Pointing to Latin America's geographic location, he emphasises that an airline joint venture is an important tool in growing connectivity to the region.

"This gives us an opportunity to create more markets, more passengers; offer lower fares; and transport more to this part of the world," he says. "This would be impossible to do separately by each airline."

Known in airlines circles as a low-profile executive (this interview with FlightGlobal is only his second media interview of 2017), Cueto is not one to court attention at industry events. But bring up the issue of aviation regulations and policies in Latin America, and his eyes light up.

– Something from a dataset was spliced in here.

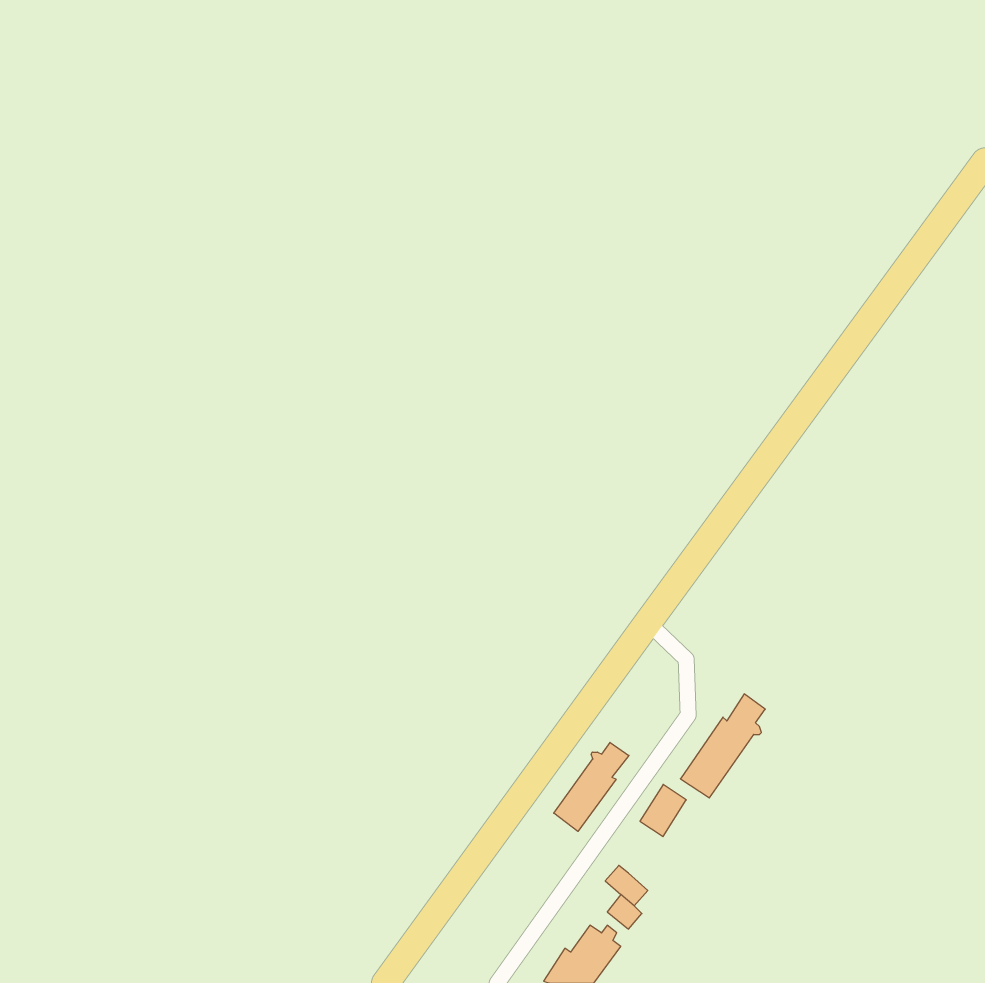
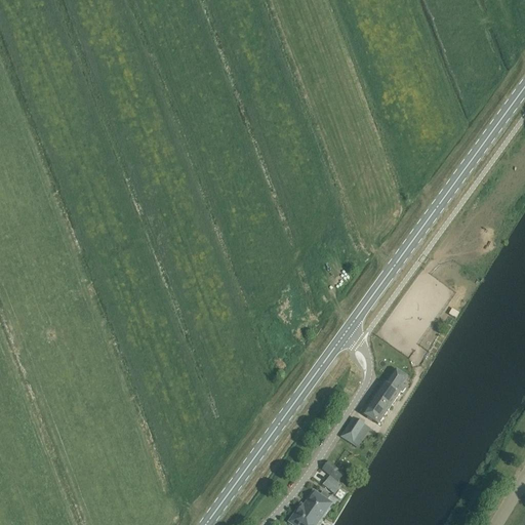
building: [554,742,629,831] -> none

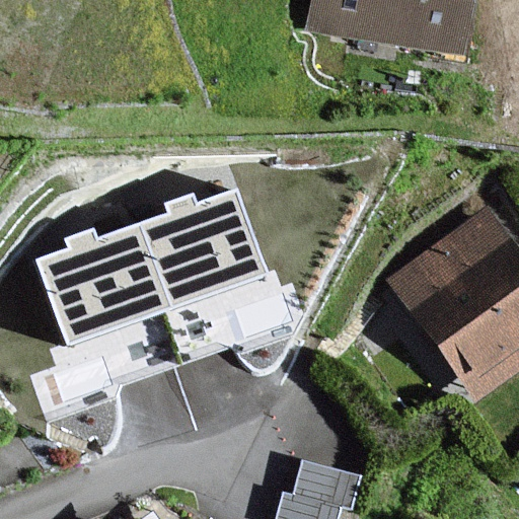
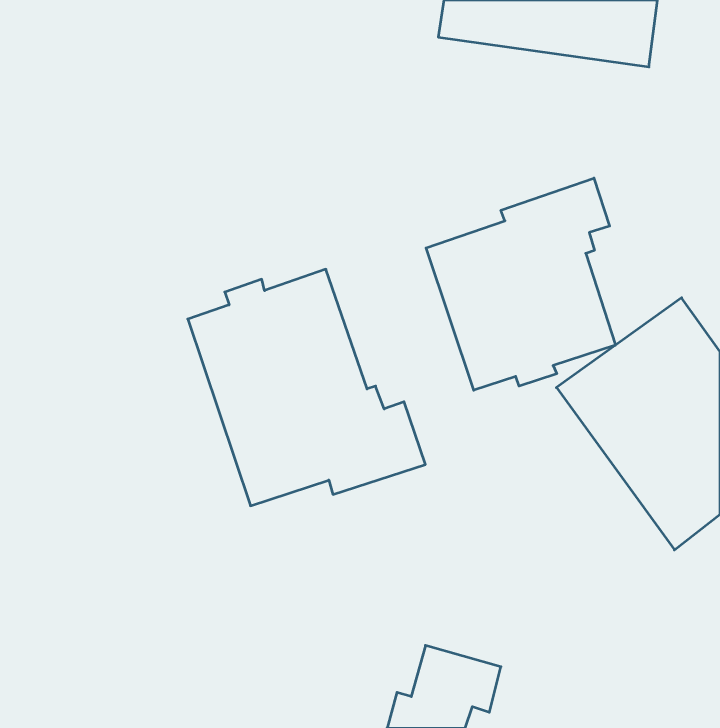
building: none -> [426,178,615,390]
building: [34,227,178,417] -> none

He has long called for business-friendly policies and regulations in Latin America, and reiterates that the region still has a long way to go. High taxation and heavy-handed consumer protection regulations have led to unreasonable costs for airlines, he says.

"Governments are continuing to think that those who travel by air are very rich people," says Cueto. "You have a country like Brazil, where sometimes the only transport option is air travel, but it has one of the highest fuel prices in the world because of taxes."

In other countries, passenger fees collected by the government can sometimes be as much as 50% of the airfare, while consumer protection rules unfairly penalise airlines for situations that might not necessarily be their fault, says Cueto.

"Let's say we offer a $1 fare. But you will eventually need to charge $8, $10, $15," he adds. "When you try to create new traffic with very low fares, you end up paying a lot."

Governments impose such policies with a misguided view that the airline industry is a cash cow to boost government revenue, instead of seeing aviation as a lever for economic growth, says Cueto.

With a lack of viable road and rail infrastructure in some Latin American countries, the need for air connectivity is even more pressing, he adds.

"Many countries don't have the money to make those investments," he says. "If you think about how to connect cities with small towns, you will soon understand that the only way to do that is by air. You create that airfield, you fly there and you connect two cities. When you fly into a small town, you change the lives of the people in those places. It's incredible."